[Page-level text extractions]
◇ ◇ ◇ ◇ ◇

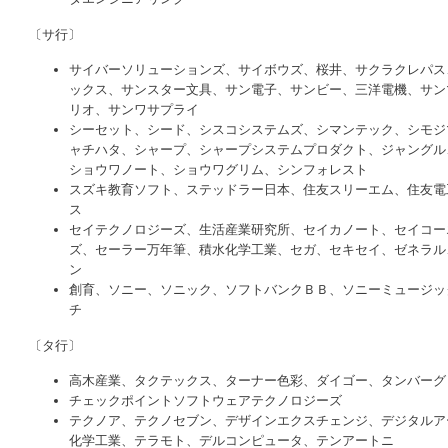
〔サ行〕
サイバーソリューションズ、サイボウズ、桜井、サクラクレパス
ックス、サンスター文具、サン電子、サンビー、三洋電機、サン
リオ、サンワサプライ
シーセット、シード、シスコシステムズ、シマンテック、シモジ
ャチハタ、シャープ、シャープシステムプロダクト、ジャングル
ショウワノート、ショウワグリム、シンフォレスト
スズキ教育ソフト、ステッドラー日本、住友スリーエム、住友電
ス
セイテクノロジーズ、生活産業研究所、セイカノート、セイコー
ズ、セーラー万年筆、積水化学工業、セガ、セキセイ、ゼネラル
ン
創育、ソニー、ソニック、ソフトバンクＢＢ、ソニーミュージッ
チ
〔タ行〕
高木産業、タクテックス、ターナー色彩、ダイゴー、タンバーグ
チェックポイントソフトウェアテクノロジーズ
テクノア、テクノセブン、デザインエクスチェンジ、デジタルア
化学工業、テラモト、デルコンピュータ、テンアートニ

◇ ◇ ◇ ◇ ◇

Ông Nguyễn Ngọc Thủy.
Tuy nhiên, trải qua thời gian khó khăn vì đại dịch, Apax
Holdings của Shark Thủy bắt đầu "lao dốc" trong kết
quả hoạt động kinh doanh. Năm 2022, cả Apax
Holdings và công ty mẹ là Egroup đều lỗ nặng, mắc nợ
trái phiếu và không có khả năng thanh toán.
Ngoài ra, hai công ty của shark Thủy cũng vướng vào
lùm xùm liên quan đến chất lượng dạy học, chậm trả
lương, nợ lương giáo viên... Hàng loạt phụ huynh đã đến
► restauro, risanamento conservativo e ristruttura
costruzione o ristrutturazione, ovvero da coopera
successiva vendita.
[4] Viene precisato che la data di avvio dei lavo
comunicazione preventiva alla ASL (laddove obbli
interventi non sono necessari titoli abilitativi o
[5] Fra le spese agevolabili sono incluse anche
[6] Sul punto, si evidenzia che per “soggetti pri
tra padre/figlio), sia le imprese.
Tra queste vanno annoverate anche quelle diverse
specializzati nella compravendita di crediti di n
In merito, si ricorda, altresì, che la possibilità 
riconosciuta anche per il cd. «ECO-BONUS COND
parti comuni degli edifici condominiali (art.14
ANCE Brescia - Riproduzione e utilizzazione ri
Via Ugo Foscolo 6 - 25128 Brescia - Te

◇ ◇ ◇ ◇ ◇

**Your task:** Reproduce the listing lines verbatim, from the line with "Ông Nguyễn Ngọc Thủy." to the line with "Via Ugo Foscolo 6 - 25128 Brescia - Te", including both of those lines.

**Solution to this exercise:**
Ông Nguyễn Ngọc Thủy.
Tuy nhiên, trải qua thời gian khó khăn vì đại dịch, Apax
Holdings của Shark Thủy bắt đầu "lao dốc" trong kết
quả hoạt động kinh doanh. Năm 2022, cả Apax
Holdings và công ty mẹ là Egroup đều lỗ nặng, mắc nợ
trái phiếu và không có khả năng thanh toán.
Ngoài ra, hai công ty của shark Thủy cũng vướng vào
lùm xùm liên quan đến chất lượng dạy học, chậm trả
lương, nợ lương giáo viên... Hàng loạt phụ huynh đã đến
► restauro, risanamento conservativo e ristruttura
costruzione o ristrutturazione, ovvero da coopera
successiva vendita.
[4] Viene precisato che la data di avvio dei lavo
comunicazione preventiva alla ASL (laddove obbli
interventi non sono necessari titoli abilitativi o
[5] Fra le spese agevolabili sono incluse anche
[6] Sul punto, si evidenzia che per “soggetti pri
tra padre/figlio), sia le imprese.
Tra queste vanno annoverate anche quelle diverse
specializzati nella compravendita di crediti di n
In merito, si ricorda, altresì, che la possibilità 
riconosciuta anche per il cd. «ECO-BONUS COND
parti comuni degli edifici condominiali (art.14
ANCE Brescia - Riproduzione e utilizzazione ri
Via Ugo Foscolo 6 - 25128 Brescia - Te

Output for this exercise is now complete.